RE: [PATCH rdma-next 1/1] RDMA/mana_ib: process QP error events

From: Konstantin Taranov
Date: Thu Jun 06 2024 - 04:52:20 EST


> > +
> > + switch (event->type) {
> > + case GDMA_EQE_RNIC_QP_FATAL:
> > + qpn = event->details[0];
> > + xa_lock_irqsave(&mdev->qp_table_rq, flag);
> > + qp = xa_load(&mdev->qp_table_rq, qpn);
> > + if (qp)
> > + refcount_inc(&qp->refcount);
>
>
> Move this to after checking for "if (!qp) break".

Then we can have a race condition.
Imagine that EQE came when we tried to destroy QP and the got the following execution order:
EQE | QP destroy
1 xa_lock |
2 qp = xa_load |
3 xa_unlock |
4 | xa_erase_irq
5 | refcount_dec
6 | complete
7 refcount_inc | <-------- BUG

>
> > + xa_unlock_irqrestore(&mdev->qp_table_rq, flag);
> > + if (!qp)
> > + break;
> > + if (qp->ibqp.event_handler) {
> > + ev.device = qp->ibqp.device;
> > + ev.element.qp = &qp->ibqp;
> > + ev.event = IB_EVENT_QP_FATAL;
> > + qp->ibqp.event_handler(&ev, qp->ibqp.qp_context);
> > + }
> > + if (refcount_dec_and_test(&qp->refcount))
> > + complete(&qp->free);
> > + break;

> Strange logic.
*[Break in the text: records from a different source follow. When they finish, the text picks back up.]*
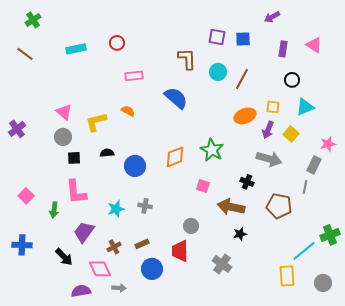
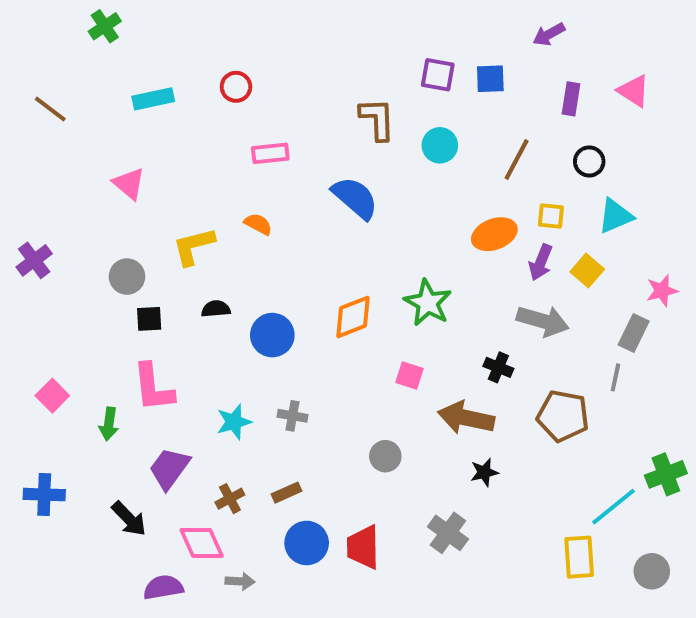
green cross: (33, 20) -> (105, 26), moved
brown line: (242, 79) -> (517, 159), moved
pink triangle: (64, 112) -> (129, 184), moved
red trapezoid: (180, 251) -> (363, 547), moved

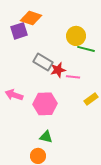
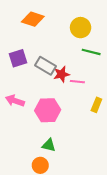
purple square: (19, 31) -> (18, 58), moved
yellow circle: (76, 36) -> (81, 28), moved
yellow rectangle: (91, 99) -> (96, 105), turned -32

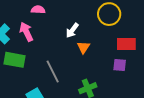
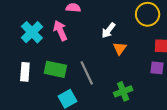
green rectangle: (15, 60) -> (55, 69), moved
Why not do:
> if (!refcount_dec_and_test(&qp->refcount))
> wait_for_completion(&qp->free);
>

It might work, but the logic will be even stranger and it will prevent some debugging.
With the proposed change, qp->free may not be completed even though the counter is 0.
As a result, the change makes an incorrect state to be an expected state, thereby making bugs with that side effect undetectable.
E.g., we have a bug "use after free" and then we try to trace whether qp was in use.
Plus, it is a good practice deinit everything that was inited. With the proposed change it is violated.